▽

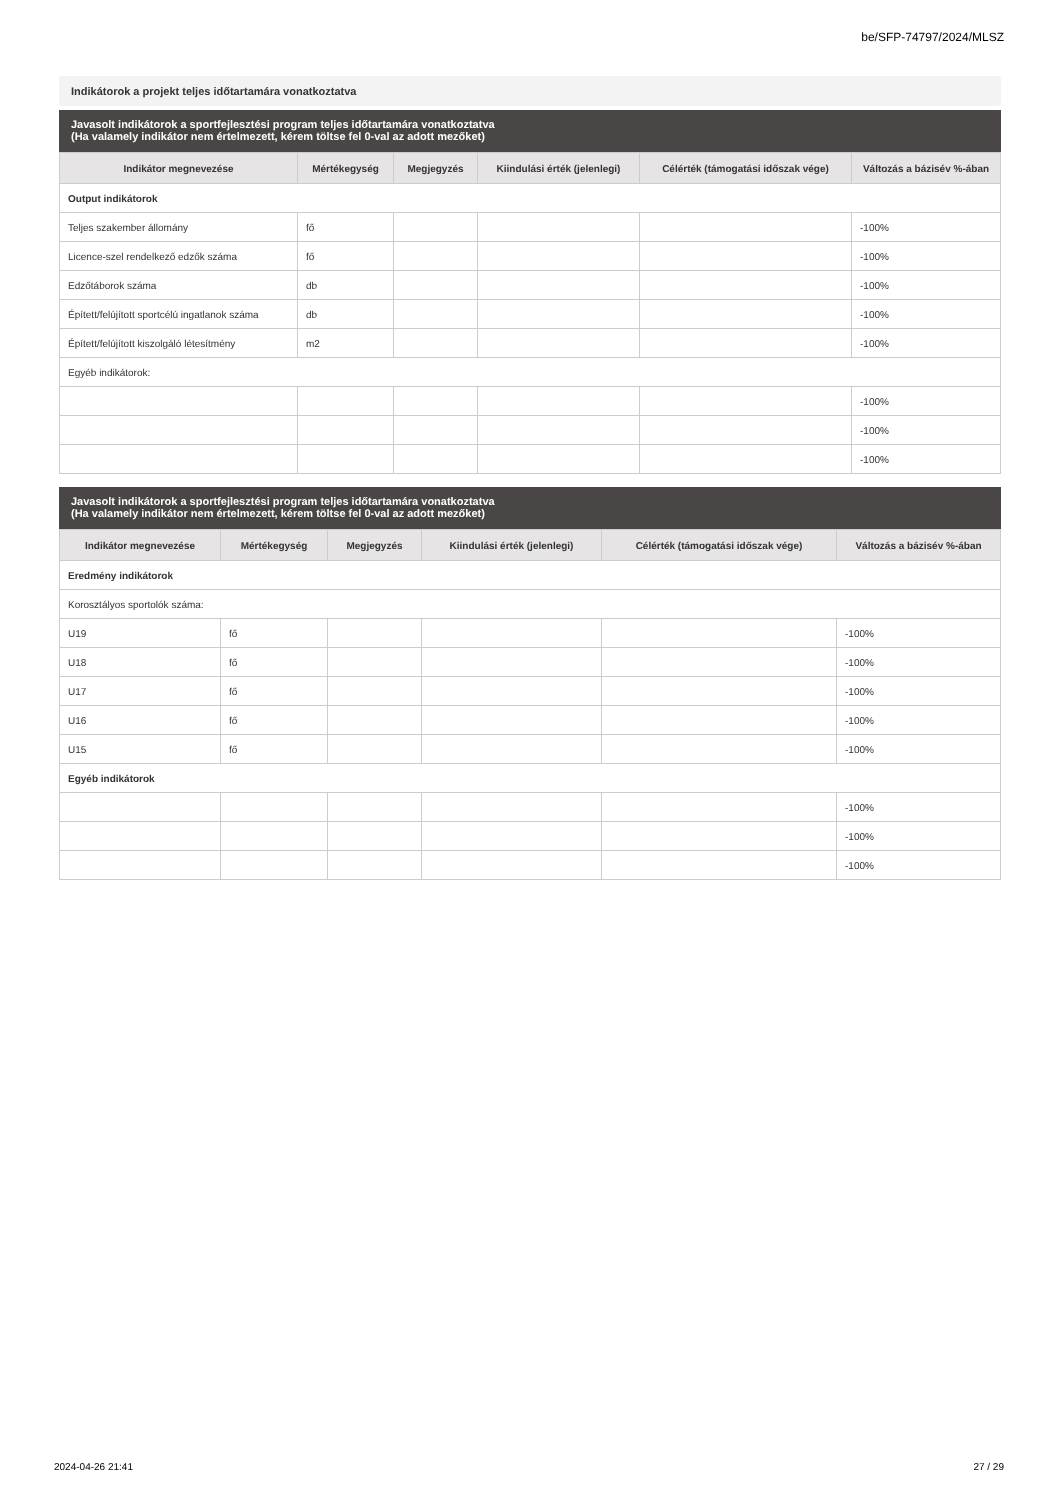be/SFP-74797/2024/MLSZ
Indikátorok a projekt teljes időtartamára vonatkoztatva
Javasolt indikátorok a sportfejlesztési program teljes időtartamára vonatkoztatva
(Ha valamely indikátor nem értelmezett, kérem töltse fel 0-val az adott mezőket)
| Indikátor megnevezése | Mértékegység | Megjegyzés | Kiindulási érték (jelenlegi) | Célérték (támogatási időszak vége) | Változás a bázisév %-ában |
| --- | --- | --- | --- | --- | --- |
| Output indikátorok | | | | | |
| Teljes szakember állomány | fő | | | | -100% |
| Licence-szel rendelkező edzők száma | fő | | | | -100% |
| Edzőtáborok száma | db | | | | -100% |
| Épített/felújított sportcélú ingatlanok száma | db | | | | -100% |
| Épített/felújított kiszolgáló létesítmény | m2 | | | | -100% |
| Egyéb indikátorok: | | | | | |
| | | | | | -100% |
| | | | | | -100% |
| | | | | | -100% |
Javasolt indikátorok a sportfejlesztési program teljes időtartamára vonatkoztatva
(Ha valamely indikátor nem értelmezett, kérem töltse fel 0-val az adott mezőket)
| Indikátor megnevezése | Mértékegység | Megjegyzés | Kiindulási érték (jelenlegi) | Célérték (támogatási időszak vége) | Változás a bázisév %-ában |
| --- | --- | --- | --- | --- | --- |
| Eredmény indikátorok | | | | | |
| Korosztályos sportolók száma: | | | | | |
| U19 | fő | | | | -100% |
| U18 | fő | | | | -100% |
| U17 | fő | | | | -100% |
| U16 | fő | | | | -100% |
| U15 | fő | | | | -100% |
| Egyéb indikátorok | | | | | |
| | | | | | -100% |
| | | | | | -100% |
| | | | | | -100% |
2024-04-26 21:41 27 / 29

△

→ EXERCISE OBJECTIVE: Write out the entries again, exactly as given, skipping any images.

→ EXERCISE OUTPUT:
be/SFP-74797/2024/MLSZ
Indikátorok a projekt teljes időtartamára vonatkoztatva
Javasolt indikátorok a sportfejlesztési program teljes időtartamára vonatkoztatva
(Ha valamely indikátor nem értelmezett, kérem töltse fel 0-val az adott mezőket)
| Indikátor megnevezése | Mértékegység | Megjegyzés | Kiindulási érték (jelenlegi) | Célérték (támogatási időszak vége) | Változás a bázisév %-ában |
| --- | --- | --- | --- | --- | --- |
| Output indikátorok | | | | | |
| Teljes szakember állomány | fő | | | | -100% |
| Licence-szel rendelkező edzők száma | fő | | | | -100% |
| Edzőtáborok száma | db | | | | -100% |
| Épített/felújított sportcélú ingatlanok száma | db | | | | -100% |
| Épített/felújított kiszolgáló létesítmény | m2 | | | | -100% |
| Egyéb indikátorok: | | | | | |
| | | | | | -100% |
| | | | | | -100% |
| | | | | | -100% |
Javasolt indikátorok a sportfejlesztési program teljes időtartamára vonatkoztatva
(Ha valamely indikátor nem értelmezett, kérem töltse fel 0-val az adott mezőket)
| Indikátor megnevezése | Mértékegység | Megjegyzés | Kiindulási érték (jelenlegi) | Célérték (támogatási időszak vége) | Változás a bázisév %-ában |
| --- | --- | --- | --- | --- | --- |
| Eredmény indikátorok | | | | | |
| Korosztályos sportolók száma: | | | | | |
| U19 | fő | | | | -100% |
| U18 | fő | | | | -100% |
| U17 | fő | | | | -100% |
| U16 | fő | | | | -100% |
| U15 | fő | | | | -100% |
| Egyéb indikátorok | | | | | |
| | | | | | -100% |
| | | | | | -100% |
| | | | | | -100% |
2024-04-26 21:41 27 / 29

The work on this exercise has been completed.